The Hill, by Taher Boumedra - For all his claims of moderation, Iranian President Hassan Rouhani has overseen a crackdown by Iranian security forces. The ranks of political prisoners have swollen since he took office. A shockingly broad range of “offenses” can lead to execution, and despite campaign-trail promises of a more open Iranian society, Rouhani has done nothing to curtail this trend. Well over 3,000 people were executed during his first term, some for “crimes” such as donating money to banned media outlets sympathetic to the main opposition, the People’s Mojahedin Organization of Iran.
There are few limits on who can be put to death. Iran remains one of very few countries that still executes offenders under the age of 18 at the time of their arrest. This practice has continued during Rouhani’s tenure, and as recently as August, two juvenile offenders were slated for execution within a week of each other.
Although one of these executions did not ultimately go forward, it was not because his sentence was commuted. Instead, the accused paid blood money to the victim’s family, in return for which they spared his life as is their right under Iran’s Islamic law. In recent years, whenever the execution rate has declined, it has apparently been because of this practice, and not because of any change in judicial sentencing.

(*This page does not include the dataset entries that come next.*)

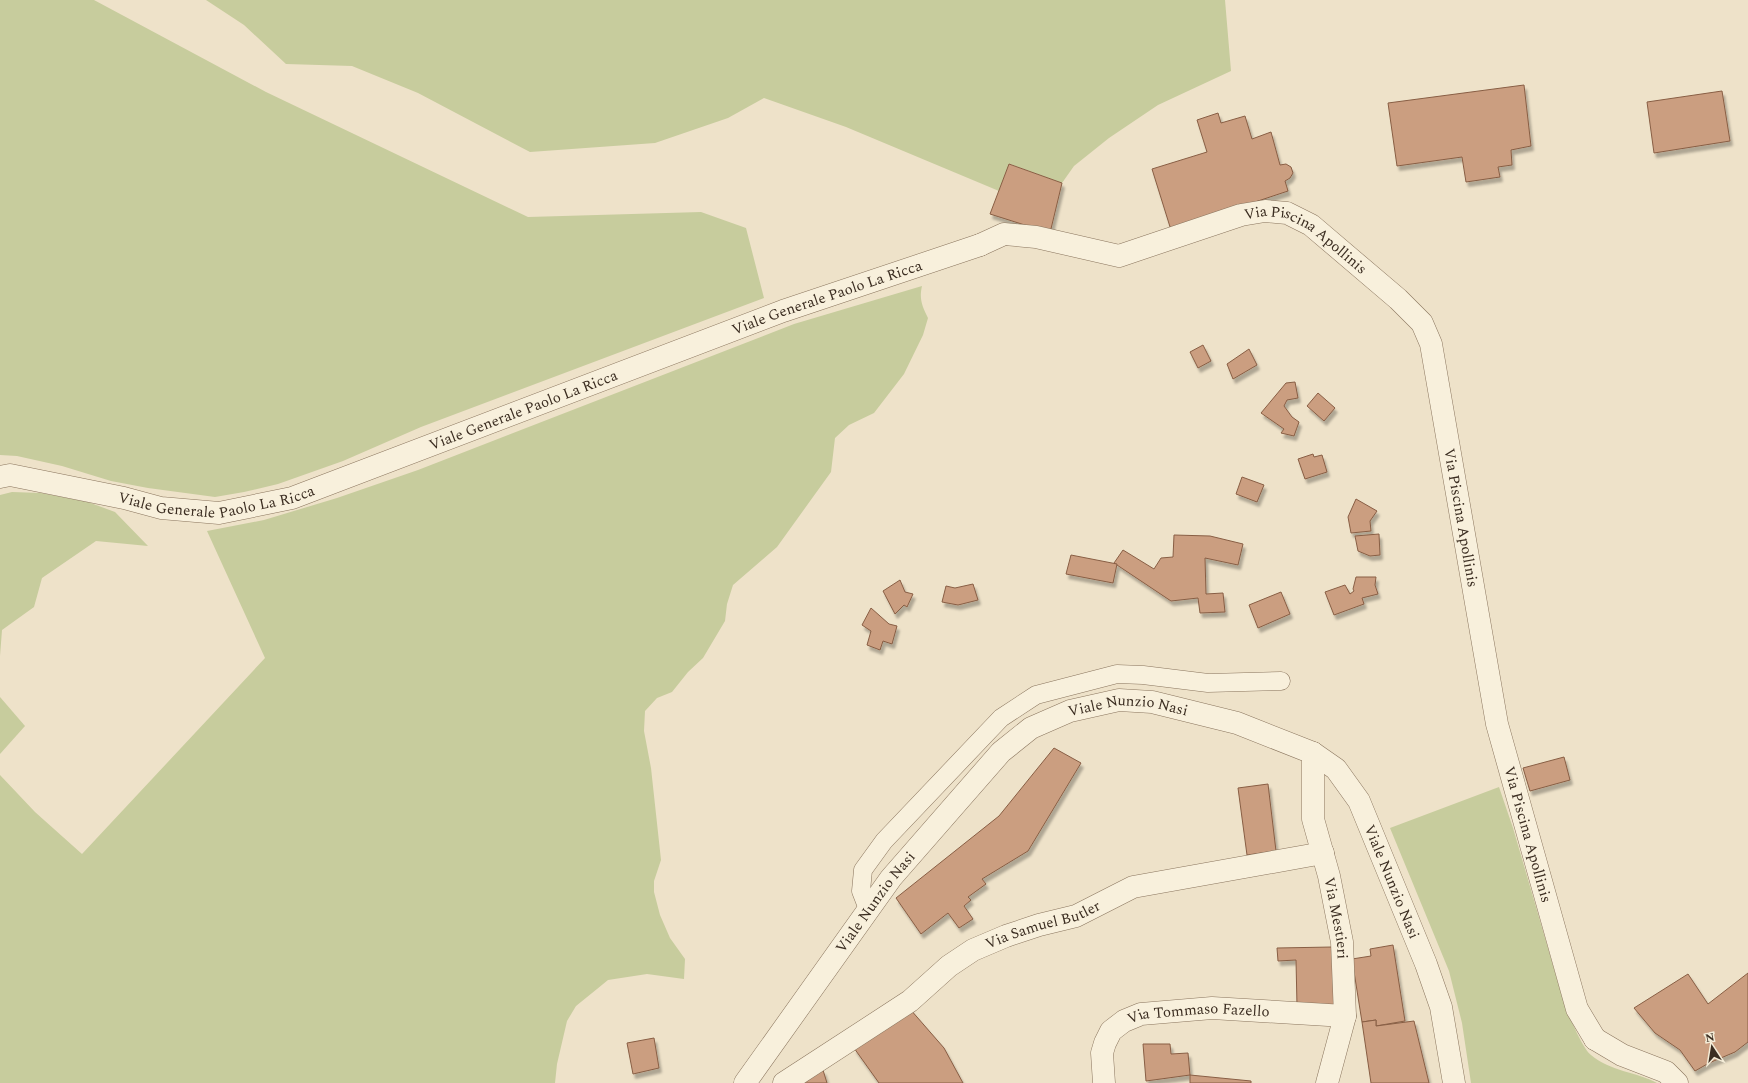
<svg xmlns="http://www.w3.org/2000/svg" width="1748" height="1083" font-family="Spectral,serif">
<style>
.green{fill:#c7cc9d}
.building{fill:#cb9e80;stroke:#885e44;filter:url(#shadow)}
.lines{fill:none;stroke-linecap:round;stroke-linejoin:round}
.service-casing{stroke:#8a755e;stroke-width:19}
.pedestrian-casing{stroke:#8a755e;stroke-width:23}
.minor-casing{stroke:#8a755e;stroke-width:23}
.tertiary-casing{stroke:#8a755e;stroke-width:23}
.service{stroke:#f8f0dc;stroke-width:18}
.pedestrian{stroke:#f8f0dc;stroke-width:22}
.minor{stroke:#f8f0dc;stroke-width:22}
.tertiary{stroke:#f8f0dc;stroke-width:22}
.labels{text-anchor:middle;stroke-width:3;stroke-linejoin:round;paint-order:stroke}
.street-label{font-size:15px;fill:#3b2d21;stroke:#f5edd8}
</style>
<defs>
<filter id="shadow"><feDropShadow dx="2.5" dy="4.5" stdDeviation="1" flood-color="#0004"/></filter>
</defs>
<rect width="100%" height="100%" fill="#eee2c9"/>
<g class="green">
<path d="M0 0H94L266 92 528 217 701 212 746 228 764 298 421 427 343 461 278 484 244 492 215 497 148 488 111 481 62 466 17 456 0 455Z"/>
<path d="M206 0H1225L1231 71 1158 105 1109 138 1074 166 1062 183 1010 164 999 191 846 127 764 98 728 118 655 143 530 152 418 93 352 66 286 64 244 25Z"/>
<path d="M922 286C919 299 922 306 928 318L923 335 904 374 874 413 849 425 835 438 831 472 777 547 733 585 727 604 725 621 703 658 688 672 672 692 657 698 645 711 644 731 651 768 661 860 654 881V892L660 915 670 938 685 959 684 979 647 974 608 980 597 989 576 1006 567 1021 557 1064 555 1083H0V775L35 812 82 854 265 658 207 531 264 520 337 498 418 470 794 324Z"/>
<path d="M12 492 41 493 88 502 115 512 148 546 96 541 42 578 34 607 2 630 0 656V495Z"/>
<path d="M0 697 25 726 0 754Z"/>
<path d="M1499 787 1513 828 1564 1003C1569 1015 1582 1048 1591 1055 1609 1071 1637 1072 1657 1083H1471L1462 1023 1449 971 1390 828Z"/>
</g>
<g class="building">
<path d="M1524 85 1531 146 1511 150 1512 165 1498 167 1500 177 1466 182 1462 157 1397 166 1388 103Z"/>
<path d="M1722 91 1730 141 1654 153 1647 102Z"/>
<path d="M1218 113 1221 123 1245 116 1252 139 1271 132 1280 165 1286 164 1291 167 1293 173 1290 178 1285 181 1288 191 1171 230 1152 169 1207 152 1197 120Z"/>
<path d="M1009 164 1062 183 1050 233 990 214Z"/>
<path d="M1203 345 1211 361 1198 368 1190 352Z"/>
<path d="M1249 349 1257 365 1233 379 1227 364Z"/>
<path d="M1295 382 1298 398 1287 400 1284 406 1292 417 1299 422 1294 436 1281 433 1284 429 1261 413 1286 383Z"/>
<path d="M1318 393 1335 408 1324 421 1307 406Z"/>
<path d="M1313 454 1314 457 1322 455 1327 472 1305 479 1298 459Z"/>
<path d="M1242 477 1264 485 1257 502 1236 494Z"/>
<path d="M1356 499 1377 511 1370 521 1371 531 1351 533 1348 517Z"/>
<path d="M1379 534 1380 555 1370 556 1358 551 1355 536Z"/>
<path d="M1174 535 1210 536 1243 544 1238 565 1205 558 1206 594 1223 593 1225 612 1200 613 1198 598 1171 601 1114 563 1123 550 1154 569 1161 558 1173 557Z"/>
<path d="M1071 555 1117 564 1113 583 1066 574Z"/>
<path d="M1356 577H1376L1375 585 1378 594 1362 598 1364 604 1334 615 1325 592 1345 585 1350 594 1354 591 1353 589Z"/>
<path d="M900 580 905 592 913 594 907 607 904 605 895 614 883 591Z"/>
<path d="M973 584 978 600 958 605 942 602 946 586 955 588Z"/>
<path d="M1281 592 1290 614 1258 628 1249 605Z"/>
<path d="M871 608 889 624 897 626 892 644 883 641 880 650 867 645 871 631 862 625Z"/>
<path d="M1054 748 1081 763 1028 851 982 879 986 884 968 897 971 900 964 906 973 919 959 928 948 913 921 934 896 898 999 816Z"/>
<path d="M1564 757 1570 780 1530 791 1523 768Z"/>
<path d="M1268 784 1276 851 1247 855 1238 788Z"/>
<path d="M1393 945 1405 1021 1376 1026V1020L1362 1022 1352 959 1371 956 1370 949Z"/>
<path d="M1332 947 1334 1007 1297 1006 1296 960 1278 961 1277 948Z"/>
<path d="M1748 973V1042L1735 1052 1709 1063 1695 1071 1680 1050 1655 1033 1634 1008 1688 974 1708 1004Z"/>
<path d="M910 1009 944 1048 963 1083H879L854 1048Z"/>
<path d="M1376 1020V1026L1414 1021 1429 1083H1371L1362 1022Z"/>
<path d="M654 1038 659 1068 633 1074 627 1043Z"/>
<path d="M1143 1044H1170L1171 1054 1188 1053 1190 1075 1146 1081Z"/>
<path d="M823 1070 827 1083H804Z"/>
<path d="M1190 1075 1251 1081V1083H1190Z"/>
</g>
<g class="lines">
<g class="service-casing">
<path id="service" d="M868 909 861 891 863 870 884 841 1001 718 1036 695 1117 674 1143 675 1208 683 1281 681"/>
</g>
<g class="pedestrian-casing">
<g id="pedestrian">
<path id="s1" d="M980 245 1004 234 1036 237 1119 256 1241 215 1265 211 1287 213 1311 225 1398 299 1422 323 1431 344 1497 724 1577 1009 1595 1039"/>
</g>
</g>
<g class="minor-casing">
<g id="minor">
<path id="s2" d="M0 477 10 475 124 498 161 508 219 513 292 498 783 311 980 245"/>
<path id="s3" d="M1313 753V819L1329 876 1342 942 1345 1016 1327 1083"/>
<path d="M1595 1039 1622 1055 1666 1072 1677 1083"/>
<path id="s4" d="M784 1083 910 1001 949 966 973 950 1006 936 1039 925 1076 916 1133 887 1323 853"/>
<path id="s5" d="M1104 1083 1102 1053 1105 1043 1111 1031 1124 1021 1141 1014 1212 1008 1345 1016"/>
</g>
</g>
<g class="tertiary-casing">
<g id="tertiary">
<path id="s6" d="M745 1083 891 878 1001 752 1031 728 1070 711 1119 700 1152 702 1237 723 1313 753 1336 769 1359 801 1426 964 1441 1007 1454 1083"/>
</g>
</g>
<use href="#service" class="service"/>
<use href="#pedestrian" class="pedestrian"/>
<use href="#minor" class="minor"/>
<use href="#tertiary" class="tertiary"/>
</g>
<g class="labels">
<g class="street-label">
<text dy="5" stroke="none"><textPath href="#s1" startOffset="346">Via Piscina Apollinis</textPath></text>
<text dy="5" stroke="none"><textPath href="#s2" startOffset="869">Viale Generale Paolo La Ricca</textPath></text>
<text dy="5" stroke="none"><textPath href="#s2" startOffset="545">Viale Generale Paolo La Ricca</textPath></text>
<text dy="5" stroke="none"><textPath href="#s2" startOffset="221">Viale Generale Paolo La Ricca</textPath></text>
<text dy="5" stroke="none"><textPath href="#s1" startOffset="693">Via Piscina Apollinis</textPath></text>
<text dy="5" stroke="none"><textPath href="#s6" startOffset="559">Viale Nunzio Nasi</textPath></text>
<text dy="5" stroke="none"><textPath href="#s1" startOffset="1017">Via Piscina Apollinis</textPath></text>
<text dy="5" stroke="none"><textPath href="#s6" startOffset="907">Viale Nunzio Nasi</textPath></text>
<text dy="5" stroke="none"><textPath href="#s6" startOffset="223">Viale Nunzio Nasi</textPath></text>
<text dy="5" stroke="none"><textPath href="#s3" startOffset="168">Via Mestieri</textPath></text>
<text dy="5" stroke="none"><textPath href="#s4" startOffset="306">Via Samuel Butler</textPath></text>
<text dy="5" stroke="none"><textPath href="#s5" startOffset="146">Via Tommaso Fazello</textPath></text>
</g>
</g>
<g transform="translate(1712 1047) rotate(348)" stroke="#f5edd8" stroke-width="3" paint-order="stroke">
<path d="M0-3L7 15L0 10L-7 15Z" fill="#3b2d21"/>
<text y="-6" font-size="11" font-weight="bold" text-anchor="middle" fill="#3b2d21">N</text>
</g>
</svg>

This serves to illustrate the sharp difference between the Iranian regime and the Iranian people when it comes to basic questions of human compassion. Such misalignment between government and citizenry is important to understand in setting policy toward the Islamic Republic, and President Trump deserves credit for calling attention to it in his United Nations speech. On the other hand, Trump did not make human rights a focus of his remarks, which is unfortunate because despite Tehran’s defiance on matters such as juvenile executions, international pressure can still be effective.
To its credit, the White House is doing its part to back criticism up with credible threats and to build international consensus in many areas. But as long as the United States leaves human rights in the margin of its Iran policy, Tehran will continue to push the boundaries. And as long as the international community continues to look the other way on past crimes, there remains a high benchmark for what Tehran believes it can get away with.
That benchmark was set in 1988, when the Iranian regime set up “death commissions” to dole out death sentences for approximately 30,000 political prisoners, most of them opposition activists. The “offenders,” including numerous juveniles, were executed over the course of a single summer and then buried in secret mass graves. Recently, the United Nations finally broke the international silence when the special rapporteur on human rights in Iran called attention to the massacre in her latest report.
Unfortunately, the United Nations maintains that Iran could be urged to undertake its own investigation, even after 29 years of enforcing silence domestically. Perhaps the United Nations is still clinging to the notion of moderation under President Rouhani, a man who appointed two consecutive justice ministers in full awareness of the roles they had played on death commissions in 1988.
But the United States is apparently immune from such naïveté. This perspective must be brought into view in the deliberations at the United Nations over the forthcoming resolution calling attention to Iran’s abysmal human rights record. For the first time, there is a chance that the resolution will look unflinchingly into the past and finally make it clear that Iran’s past behavior is not forgivable, and its current behavior is not acceptable.
The pressure on the Iranian regime must be backed up by assertive policies and it should be focused on the correct topics, like those the United Nations has identified. The coming deliberations present an opportunity to finally adopt the correct policy on human rights in Iran.